Data records
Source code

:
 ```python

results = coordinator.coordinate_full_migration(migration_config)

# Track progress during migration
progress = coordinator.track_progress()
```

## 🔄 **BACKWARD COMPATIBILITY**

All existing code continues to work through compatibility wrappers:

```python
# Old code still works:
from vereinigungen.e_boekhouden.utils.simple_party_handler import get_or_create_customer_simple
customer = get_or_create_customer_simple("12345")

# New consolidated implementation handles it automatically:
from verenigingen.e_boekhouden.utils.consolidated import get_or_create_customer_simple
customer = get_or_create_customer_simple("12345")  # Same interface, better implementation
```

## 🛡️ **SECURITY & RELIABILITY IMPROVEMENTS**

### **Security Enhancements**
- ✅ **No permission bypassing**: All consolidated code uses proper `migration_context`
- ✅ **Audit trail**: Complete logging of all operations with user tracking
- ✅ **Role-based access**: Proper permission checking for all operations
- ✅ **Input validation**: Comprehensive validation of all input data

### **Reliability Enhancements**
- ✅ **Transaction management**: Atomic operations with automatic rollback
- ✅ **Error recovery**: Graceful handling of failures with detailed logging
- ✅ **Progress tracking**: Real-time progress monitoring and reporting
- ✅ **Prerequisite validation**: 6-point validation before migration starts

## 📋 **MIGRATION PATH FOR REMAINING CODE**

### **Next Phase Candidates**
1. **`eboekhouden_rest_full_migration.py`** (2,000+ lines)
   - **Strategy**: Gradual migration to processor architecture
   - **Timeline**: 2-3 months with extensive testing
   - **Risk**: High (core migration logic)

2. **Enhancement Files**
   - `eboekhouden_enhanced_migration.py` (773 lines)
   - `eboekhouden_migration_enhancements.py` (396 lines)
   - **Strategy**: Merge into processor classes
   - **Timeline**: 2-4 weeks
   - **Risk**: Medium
* * *
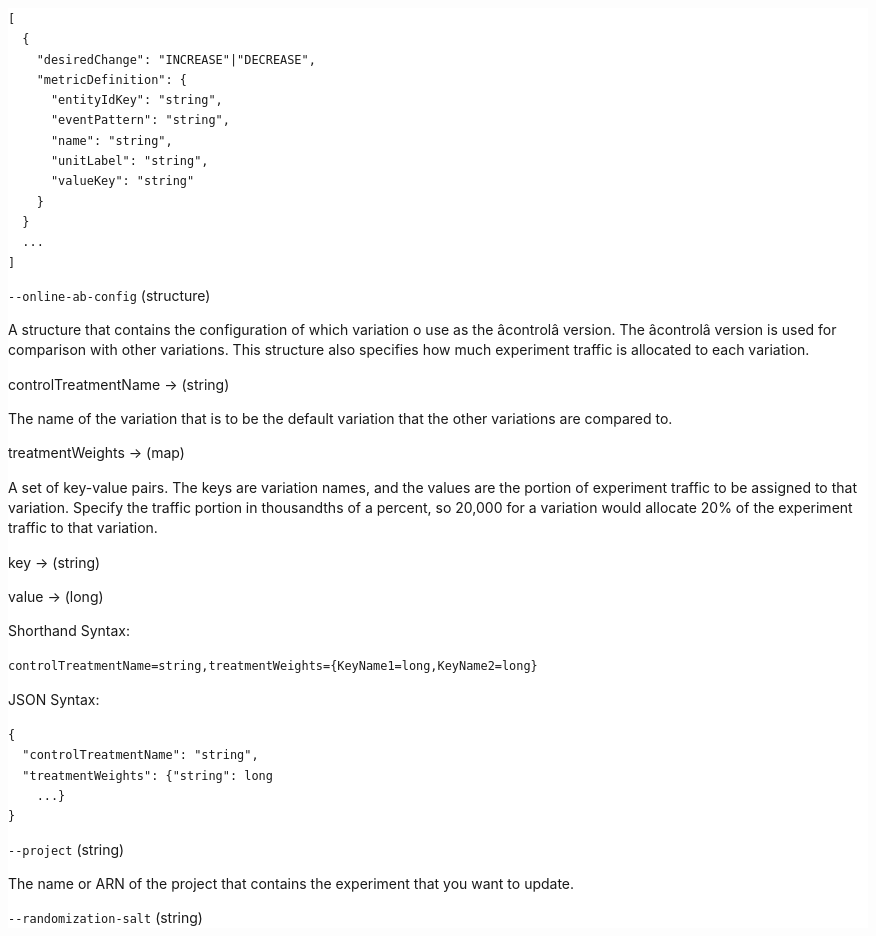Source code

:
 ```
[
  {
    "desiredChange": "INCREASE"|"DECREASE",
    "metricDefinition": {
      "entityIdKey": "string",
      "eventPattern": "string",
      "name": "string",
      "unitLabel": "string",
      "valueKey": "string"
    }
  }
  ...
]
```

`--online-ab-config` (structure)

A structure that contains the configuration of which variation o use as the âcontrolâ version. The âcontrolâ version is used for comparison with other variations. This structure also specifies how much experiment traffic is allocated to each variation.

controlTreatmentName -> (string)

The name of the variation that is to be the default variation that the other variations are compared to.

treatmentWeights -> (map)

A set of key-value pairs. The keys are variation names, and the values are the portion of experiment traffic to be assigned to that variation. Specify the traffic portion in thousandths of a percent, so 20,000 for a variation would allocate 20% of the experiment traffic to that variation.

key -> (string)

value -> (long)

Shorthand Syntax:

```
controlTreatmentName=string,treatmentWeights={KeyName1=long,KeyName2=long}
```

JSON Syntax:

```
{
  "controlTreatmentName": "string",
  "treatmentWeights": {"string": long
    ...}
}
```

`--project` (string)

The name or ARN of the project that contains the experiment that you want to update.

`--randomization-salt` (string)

▶ **YOUR OBJECTIVE**: In the records above, how many lines hold the string "Risk"? Respond with that number only.

▶ **RESULT**: 2